HA: Mean creosote shrub height is not 3 m.
4. Calculate the t-statistic.
# claimed mean
mu <- 3
# number of observations
n <- length(creosote)
# sample mean
ybar <- mean(creosote)
# sample standard deviation
s <- sd(creosote)
# sample standard error
se <- s/sqrt(n)
# t-score
t <- (ybar-mu)/se
t[1] -27.84555
5. Calculate tcritical
t_critical <- qt(p = 0.05/2, df = n - 1, lower.tail = FALSE)
t_critical[1] 2.022691
6. Calculate the p-value
2*pt(q = t, df = n - 1, lower = TRUE)[1] 2.390222e-27
7. Draw the tstatistic and p-value
tdist_plot +
# this is the line on the right
annotate(geom = "linerange",
x = t,
ymin = 0,
ymax = 0.3,
linewidth = 1,
color = "#239a89") +
# this is the line on the left
annotate(geom = "linerange",
x = -t,
ymin = 0,
ymax = 0.3,
linewidth = 1,
color = "#239a89") +
scale_x_continuous(limits = c(-30, 30))
In this plot, the teal lines represent the tstatistic. They are way way way past the tcritical. I’m not plotting the p-value here, because I know for sure that the threshold has been met for me to think, “It’s so unlikely that these creosote shrubs come from a population with a mean height of 3 m that I actually think they came from a population with a different mean height.”

◆ **Questions on the material**
1. List every variable assigned a value in step 4 of the creosote t-test walkthrough, and give the comment that labels each one.
2. Carry the creosote t-test walkthrough forward from its last sentence.

◆ **Data**

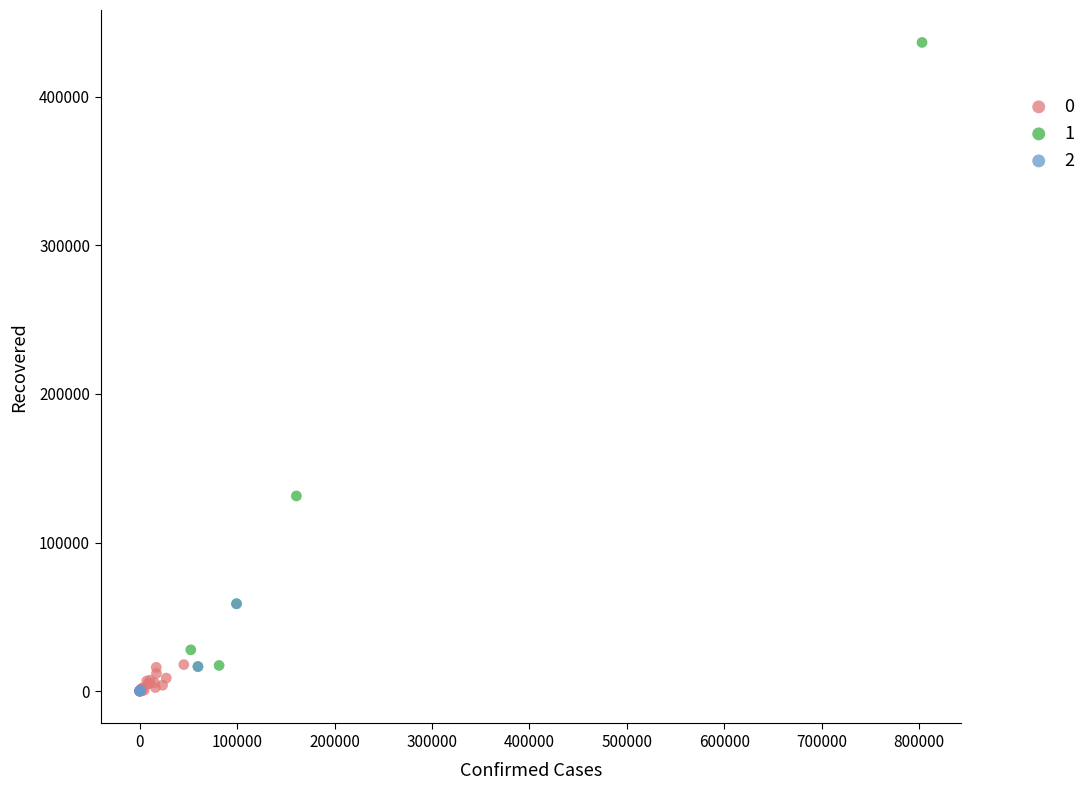

What are all the series names shown in the legend?

0, 1, 2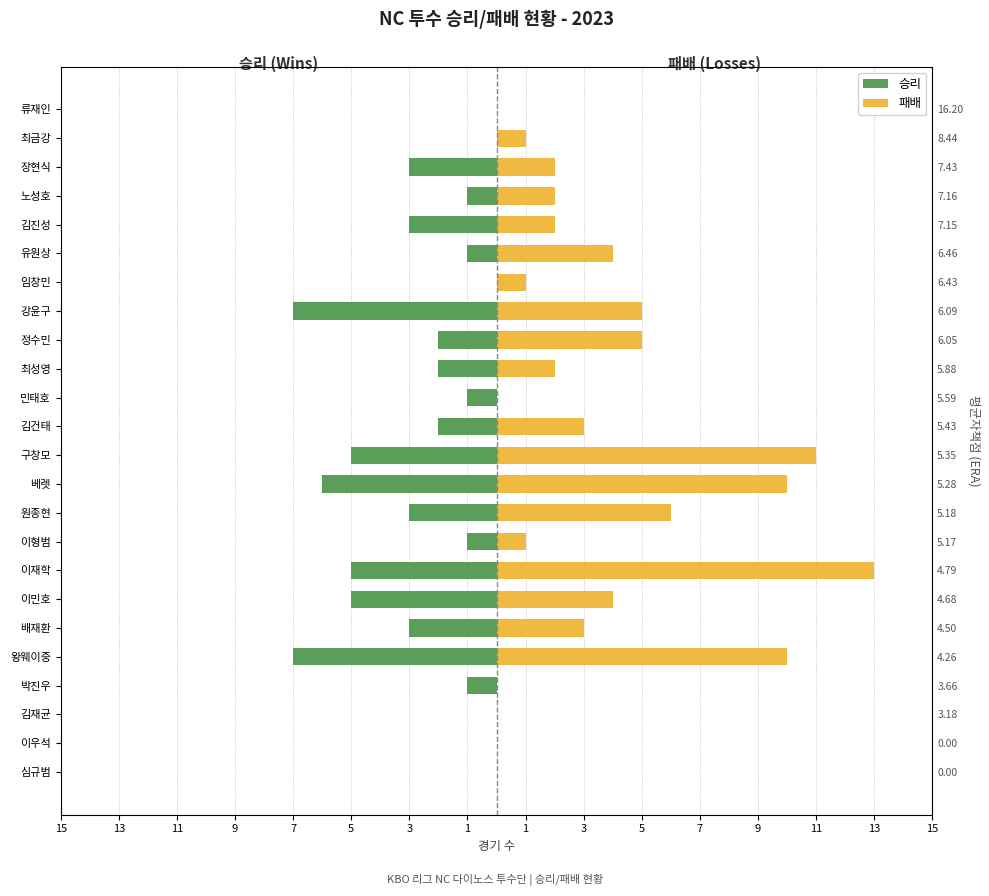

How many groups of bars are there?

24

◆ **Answers to the tasks**
1.
- mu: claimed mean
- n: number of observations
- ybar: sample mean
- s: sample standard deviation
- se: sample standard error
- t: t-score

2.
8. Use t.test()
t.test(creosote, mu = 3)
One Sample t-test
data: creosote
t = -27.846, df = 39, p-value < 2.2e-16
alternative hypothesis: true mean is not equal to 3
95 percent confidence interval:
1.743134 1.913366
sample estimates:
mean of x
1.82825
9. Report your findings
We tested the hypothesis that creosote height was different from the claim of 3 m. We measured the height of 40 creosote shrubs and found a significant difference between our sample and the claim (two-tailed one sample t-test, t(39) = -27.8, p < 0.001, \(\alpha\) = 0.05).
For most tests, the information in the parentheses would be:
(test, distribution(degrees of freedom) = test statistic, p-value, \(\alpha\)).
This changes slightly based on the test, but this is the general form.